Sprint replaces its former CEO Dan Hesse with Marcelo Claure
In the previous part of this series, we discussed the ups and downs that Sprint (S) has gone through over the last few years. We saw how Sprint’s financial position is improving, although at a slower pace.
After Sprint decided to abandon its pursuit of T-Mobile (TMUS) in early August, the company replaced its then-CEO, Dan Hesse, with Marcelo Claure. Marcelo previously founded Brightstar, which is a distributor and service provider to the wireless industry. Founded in 1997, Brightstar’s gross revenues have grown to $10.5 billion and the company has increased its presence to 50 countries.
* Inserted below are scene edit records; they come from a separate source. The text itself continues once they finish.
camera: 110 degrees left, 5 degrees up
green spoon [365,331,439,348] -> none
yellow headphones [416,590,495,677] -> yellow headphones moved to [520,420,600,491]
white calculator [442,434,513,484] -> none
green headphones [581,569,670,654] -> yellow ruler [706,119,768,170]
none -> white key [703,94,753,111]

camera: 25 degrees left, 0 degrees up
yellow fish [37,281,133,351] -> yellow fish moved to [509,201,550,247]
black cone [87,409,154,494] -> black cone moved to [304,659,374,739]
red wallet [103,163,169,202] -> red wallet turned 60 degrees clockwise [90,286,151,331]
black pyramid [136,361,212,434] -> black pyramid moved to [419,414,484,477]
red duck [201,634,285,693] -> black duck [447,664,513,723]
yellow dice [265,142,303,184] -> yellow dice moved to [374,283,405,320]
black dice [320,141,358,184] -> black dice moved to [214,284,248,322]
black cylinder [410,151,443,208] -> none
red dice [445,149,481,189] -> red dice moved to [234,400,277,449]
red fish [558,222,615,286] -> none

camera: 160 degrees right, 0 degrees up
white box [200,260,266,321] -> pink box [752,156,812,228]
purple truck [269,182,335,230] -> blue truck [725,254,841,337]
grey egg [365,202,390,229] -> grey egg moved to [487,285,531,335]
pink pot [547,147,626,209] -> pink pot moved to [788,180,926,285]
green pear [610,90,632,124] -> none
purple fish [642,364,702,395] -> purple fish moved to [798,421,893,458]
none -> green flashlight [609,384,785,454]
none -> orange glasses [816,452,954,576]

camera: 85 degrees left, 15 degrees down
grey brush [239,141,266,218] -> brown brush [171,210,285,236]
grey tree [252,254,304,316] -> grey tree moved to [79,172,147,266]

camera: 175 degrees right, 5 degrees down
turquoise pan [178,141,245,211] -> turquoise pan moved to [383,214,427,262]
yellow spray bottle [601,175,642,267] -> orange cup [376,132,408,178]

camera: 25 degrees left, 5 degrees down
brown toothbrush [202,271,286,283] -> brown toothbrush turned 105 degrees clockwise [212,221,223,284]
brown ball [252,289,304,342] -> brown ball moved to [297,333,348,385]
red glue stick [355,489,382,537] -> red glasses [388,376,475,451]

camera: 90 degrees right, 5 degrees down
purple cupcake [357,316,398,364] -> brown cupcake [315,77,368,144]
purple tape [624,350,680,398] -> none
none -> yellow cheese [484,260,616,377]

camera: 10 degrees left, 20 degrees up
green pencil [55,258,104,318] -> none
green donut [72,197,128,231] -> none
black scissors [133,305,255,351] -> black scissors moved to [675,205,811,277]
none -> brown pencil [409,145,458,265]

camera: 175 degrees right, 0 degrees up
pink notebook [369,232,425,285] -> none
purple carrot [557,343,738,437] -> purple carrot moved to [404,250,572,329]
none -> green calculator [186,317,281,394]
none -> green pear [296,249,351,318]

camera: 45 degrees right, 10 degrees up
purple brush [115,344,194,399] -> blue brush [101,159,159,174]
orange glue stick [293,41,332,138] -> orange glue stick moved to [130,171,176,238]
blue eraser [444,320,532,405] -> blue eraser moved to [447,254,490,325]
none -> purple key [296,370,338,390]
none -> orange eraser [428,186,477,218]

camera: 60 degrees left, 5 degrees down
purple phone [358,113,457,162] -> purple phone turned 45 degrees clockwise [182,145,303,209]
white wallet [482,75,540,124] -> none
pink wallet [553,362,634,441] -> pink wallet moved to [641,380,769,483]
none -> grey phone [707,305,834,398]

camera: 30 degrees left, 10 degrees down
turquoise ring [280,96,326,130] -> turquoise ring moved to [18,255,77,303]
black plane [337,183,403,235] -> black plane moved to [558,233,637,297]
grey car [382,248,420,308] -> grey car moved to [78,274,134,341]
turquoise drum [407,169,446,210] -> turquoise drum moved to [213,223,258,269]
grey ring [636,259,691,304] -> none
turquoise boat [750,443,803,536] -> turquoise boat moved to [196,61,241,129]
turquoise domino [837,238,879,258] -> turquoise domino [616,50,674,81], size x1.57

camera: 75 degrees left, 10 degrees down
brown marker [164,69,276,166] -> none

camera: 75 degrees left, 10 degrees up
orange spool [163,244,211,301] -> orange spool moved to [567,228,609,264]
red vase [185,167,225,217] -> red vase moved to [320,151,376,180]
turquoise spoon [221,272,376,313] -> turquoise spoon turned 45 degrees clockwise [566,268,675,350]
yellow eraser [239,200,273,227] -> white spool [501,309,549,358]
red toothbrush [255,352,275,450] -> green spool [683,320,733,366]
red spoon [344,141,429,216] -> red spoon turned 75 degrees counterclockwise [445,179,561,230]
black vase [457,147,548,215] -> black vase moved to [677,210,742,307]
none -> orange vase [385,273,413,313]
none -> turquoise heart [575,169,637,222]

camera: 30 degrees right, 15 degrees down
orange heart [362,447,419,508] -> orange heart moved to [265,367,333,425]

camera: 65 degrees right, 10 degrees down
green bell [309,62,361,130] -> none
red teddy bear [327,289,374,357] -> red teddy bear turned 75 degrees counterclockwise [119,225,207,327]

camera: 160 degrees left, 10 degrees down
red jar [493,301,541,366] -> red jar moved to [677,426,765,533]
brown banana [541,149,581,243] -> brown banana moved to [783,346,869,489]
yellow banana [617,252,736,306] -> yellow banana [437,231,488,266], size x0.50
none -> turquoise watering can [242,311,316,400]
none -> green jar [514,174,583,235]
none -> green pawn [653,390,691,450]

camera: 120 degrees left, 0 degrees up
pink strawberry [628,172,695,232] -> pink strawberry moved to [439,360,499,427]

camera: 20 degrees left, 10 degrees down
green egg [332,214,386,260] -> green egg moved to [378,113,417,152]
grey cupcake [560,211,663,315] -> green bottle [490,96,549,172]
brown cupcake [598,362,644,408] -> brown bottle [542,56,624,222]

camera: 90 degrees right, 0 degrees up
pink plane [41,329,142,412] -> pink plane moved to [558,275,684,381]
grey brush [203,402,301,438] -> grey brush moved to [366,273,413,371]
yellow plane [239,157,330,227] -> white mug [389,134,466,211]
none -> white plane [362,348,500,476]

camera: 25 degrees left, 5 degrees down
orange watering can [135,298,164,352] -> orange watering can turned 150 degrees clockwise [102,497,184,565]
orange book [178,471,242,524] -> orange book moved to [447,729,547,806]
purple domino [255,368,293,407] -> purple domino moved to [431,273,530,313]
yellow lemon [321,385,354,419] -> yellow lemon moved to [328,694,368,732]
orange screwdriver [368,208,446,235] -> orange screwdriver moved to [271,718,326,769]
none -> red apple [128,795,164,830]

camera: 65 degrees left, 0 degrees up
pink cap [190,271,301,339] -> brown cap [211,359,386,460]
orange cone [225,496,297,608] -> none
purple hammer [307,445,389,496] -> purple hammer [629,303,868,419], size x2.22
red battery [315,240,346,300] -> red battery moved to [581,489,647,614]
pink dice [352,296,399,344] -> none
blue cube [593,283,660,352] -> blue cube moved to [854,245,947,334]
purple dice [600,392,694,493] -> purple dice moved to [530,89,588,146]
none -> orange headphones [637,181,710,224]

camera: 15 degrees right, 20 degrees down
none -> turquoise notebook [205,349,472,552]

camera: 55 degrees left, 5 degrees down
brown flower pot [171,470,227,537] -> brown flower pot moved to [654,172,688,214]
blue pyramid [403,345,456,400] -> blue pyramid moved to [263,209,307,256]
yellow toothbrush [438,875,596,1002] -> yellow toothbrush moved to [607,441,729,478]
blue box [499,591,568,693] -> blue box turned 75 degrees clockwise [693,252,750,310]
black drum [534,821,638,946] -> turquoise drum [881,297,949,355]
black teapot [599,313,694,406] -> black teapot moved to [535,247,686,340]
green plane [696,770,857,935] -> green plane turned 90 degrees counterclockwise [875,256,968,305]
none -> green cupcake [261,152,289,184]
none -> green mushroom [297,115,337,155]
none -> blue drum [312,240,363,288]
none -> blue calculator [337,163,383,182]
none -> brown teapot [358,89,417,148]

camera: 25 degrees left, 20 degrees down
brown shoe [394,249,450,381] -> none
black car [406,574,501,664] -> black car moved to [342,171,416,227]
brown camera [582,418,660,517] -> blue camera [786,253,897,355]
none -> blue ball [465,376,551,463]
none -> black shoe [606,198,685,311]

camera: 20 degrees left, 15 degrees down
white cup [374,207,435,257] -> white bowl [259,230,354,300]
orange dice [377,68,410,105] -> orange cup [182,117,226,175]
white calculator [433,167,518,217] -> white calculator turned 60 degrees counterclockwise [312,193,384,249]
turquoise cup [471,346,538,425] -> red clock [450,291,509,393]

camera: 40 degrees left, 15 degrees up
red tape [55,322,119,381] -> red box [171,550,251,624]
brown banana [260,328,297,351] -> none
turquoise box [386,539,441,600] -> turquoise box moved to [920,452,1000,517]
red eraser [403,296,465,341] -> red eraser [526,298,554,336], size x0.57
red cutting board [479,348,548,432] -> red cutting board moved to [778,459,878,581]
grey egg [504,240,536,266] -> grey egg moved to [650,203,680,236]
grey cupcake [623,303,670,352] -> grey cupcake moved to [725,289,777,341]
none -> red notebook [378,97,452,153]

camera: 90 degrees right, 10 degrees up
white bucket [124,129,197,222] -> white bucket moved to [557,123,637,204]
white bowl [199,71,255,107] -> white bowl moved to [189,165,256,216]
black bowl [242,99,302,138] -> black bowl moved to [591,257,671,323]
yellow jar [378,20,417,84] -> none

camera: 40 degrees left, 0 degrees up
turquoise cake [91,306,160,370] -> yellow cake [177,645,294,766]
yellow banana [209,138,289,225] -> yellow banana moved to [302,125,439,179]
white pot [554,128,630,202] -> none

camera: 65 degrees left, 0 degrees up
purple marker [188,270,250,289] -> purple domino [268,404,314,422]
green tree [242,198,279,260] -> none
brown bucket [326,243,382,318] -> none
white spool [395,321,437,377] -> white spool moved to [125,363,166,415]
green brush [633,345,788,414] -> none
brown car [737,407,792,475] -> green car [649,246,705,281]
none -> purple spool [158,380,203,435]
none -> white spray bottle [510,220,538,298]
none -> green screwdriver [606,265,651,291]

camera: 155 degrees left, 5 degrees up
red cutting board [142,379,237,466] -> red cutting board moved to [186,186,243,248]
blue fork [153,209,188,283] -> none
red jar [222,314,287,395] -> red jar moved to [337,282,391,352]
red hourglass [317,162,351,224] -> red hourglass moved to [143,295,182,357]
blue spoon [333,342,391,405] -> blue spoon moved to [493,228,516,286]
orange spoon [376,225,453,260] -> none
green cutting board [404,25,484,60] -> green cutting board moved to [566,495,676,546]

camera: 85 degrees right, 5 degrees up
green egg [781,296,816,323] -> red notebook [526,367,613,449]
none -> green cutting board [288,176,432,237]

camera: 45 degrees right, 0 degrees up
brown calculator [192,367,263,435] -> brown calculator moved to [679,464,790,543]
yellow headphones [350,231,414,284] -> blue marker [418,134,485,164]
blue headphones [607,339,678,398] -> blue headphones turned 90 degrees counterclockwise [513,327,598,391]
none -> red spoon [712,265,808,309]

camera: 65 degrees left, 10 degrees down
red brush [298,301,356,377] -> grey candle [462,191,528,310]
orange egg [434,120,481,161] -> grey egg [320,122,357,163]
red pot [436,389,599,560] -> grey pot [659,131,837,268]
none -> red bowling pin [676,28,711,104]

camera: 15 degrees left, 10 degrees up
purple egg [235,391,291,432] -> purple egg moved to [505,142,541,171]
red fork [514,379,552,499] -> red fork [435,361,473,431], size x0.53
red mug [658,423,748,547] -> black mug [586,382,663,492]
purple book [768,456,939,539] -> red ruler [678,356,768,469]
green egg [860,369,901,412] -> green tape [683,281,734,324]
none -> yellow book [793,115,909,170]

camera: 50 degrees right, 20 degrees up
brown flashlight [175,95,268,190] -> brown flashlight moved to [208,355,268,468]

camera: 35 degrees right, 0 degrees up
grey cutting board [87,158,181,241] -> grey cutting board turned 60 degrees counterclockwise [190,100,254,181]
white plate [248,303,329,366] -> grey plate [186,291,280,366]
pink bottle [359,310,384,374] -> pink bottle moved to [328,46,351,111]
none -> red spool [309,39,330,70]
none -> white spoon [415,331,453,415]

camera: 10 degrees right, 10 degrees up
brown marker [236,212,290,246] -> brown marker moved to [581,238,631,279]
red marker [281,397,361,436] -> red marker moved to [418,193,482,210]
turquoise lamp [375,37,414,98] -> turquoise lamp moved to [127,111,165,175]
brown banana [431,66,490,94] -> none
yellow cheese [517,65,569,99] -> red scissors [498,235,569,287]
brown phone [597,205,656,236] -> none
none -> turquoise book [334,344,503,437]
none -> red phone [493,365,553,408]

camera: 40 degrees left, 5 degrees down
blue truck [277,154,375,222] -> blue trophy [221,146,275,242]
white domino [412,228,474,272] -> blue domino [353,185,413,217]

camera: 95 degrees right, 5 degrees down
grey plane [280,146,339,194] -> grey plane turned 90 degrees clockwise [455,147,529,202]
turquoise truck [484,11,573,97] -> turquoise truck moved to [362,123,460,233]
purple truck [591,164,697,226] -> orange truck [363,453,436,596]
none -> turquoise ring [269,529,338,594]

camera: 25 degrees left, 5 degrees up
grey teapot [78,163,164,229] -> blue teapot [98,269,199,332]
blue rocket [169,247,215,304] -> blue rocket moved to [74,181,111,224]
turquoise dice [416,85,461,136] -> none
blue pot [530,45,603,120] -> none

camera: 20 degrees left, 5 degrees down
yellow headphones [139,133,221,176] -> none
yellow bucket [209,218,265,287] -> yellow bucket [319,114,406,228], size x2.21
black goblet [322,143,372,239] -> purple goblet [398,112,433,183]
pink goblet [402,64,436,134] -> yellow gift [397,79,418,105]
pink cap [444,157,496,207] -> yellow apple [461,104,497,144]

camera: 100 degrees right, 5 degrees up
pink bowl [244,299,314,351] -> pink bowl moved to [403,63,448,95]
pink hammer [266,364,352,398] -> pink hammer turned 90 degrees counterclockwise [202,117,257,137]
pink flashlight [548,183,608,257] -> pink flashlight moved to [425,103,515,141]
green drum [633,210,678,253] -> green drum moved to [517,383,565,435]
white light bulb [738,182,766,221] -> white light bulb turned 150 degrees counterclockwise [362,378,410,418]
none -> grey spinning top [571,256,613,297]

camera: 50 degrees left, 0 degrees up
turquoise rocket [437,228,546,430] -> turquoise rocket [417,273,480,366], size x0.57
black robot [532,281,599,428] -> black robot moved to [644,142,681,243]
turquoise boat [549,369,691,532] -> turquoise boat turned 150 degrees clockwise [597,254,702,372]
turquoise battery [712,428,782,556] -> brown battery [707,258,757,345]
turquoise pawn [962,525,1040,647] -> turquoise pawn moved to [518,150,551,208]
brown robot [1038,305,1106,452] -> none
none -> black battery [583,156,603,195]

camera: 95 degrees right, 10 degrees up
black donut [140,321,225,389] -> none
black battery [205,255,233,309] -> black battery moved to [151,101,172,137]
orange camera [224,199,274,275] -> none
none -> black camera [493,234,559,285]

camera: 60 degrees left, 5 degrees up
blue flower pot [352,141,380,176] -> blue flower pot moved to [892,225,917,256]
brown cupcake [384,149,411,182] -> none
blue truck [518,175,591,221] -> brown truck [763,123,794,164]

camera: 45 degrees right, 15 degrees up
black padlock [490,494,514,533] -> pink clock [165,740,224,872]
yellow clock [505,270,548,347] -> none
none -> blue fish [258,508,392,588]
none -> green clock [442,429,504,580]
Claure’s taking a few initiatives to improve Sprint’s results
Although it’s been only a few weeks since Claure joined Sprint as CEO, he has already made a lot of changes in the company. During the Goldman Sachs 23rd Annual Communacopia Conference held in September this year, Claure revealed that the first thing he introduced was family share packs. These are similar to the family plans that Verizon (VZ) and AT&T (T) offer, the More Everything plan and Mobile Share Value plan, respectively. But the main difference of Sprint’s family plan is that it offers double the data that competitors are offering.
Claure also mentioned that the company is now focusing on cost savings. He acknowledged that the company’s EBITDA[1. Earnings before interest, tax, depreciation, and amortization.] margin is the lowest in the industry. As the chart above shows, Sprint’s adjusted EBITDA of 21% is below Verizon’s and AT&T’s. In the last quarter, Verizon’s adjusted EBITDA margin was 35%, while AT&T’s was 36%. But Claure is hopeful that some stringent cost savings measures could help the company achieve better profitability.
Another initiative that Claure undertook was to introduce an unlimited plan with Apple’s (AAPL) iPhone 6 for an attractive $50 per month. T-Mobile currently offers this unlimited plan for $80, while Verizon and AT&T don’t offer this plan at all.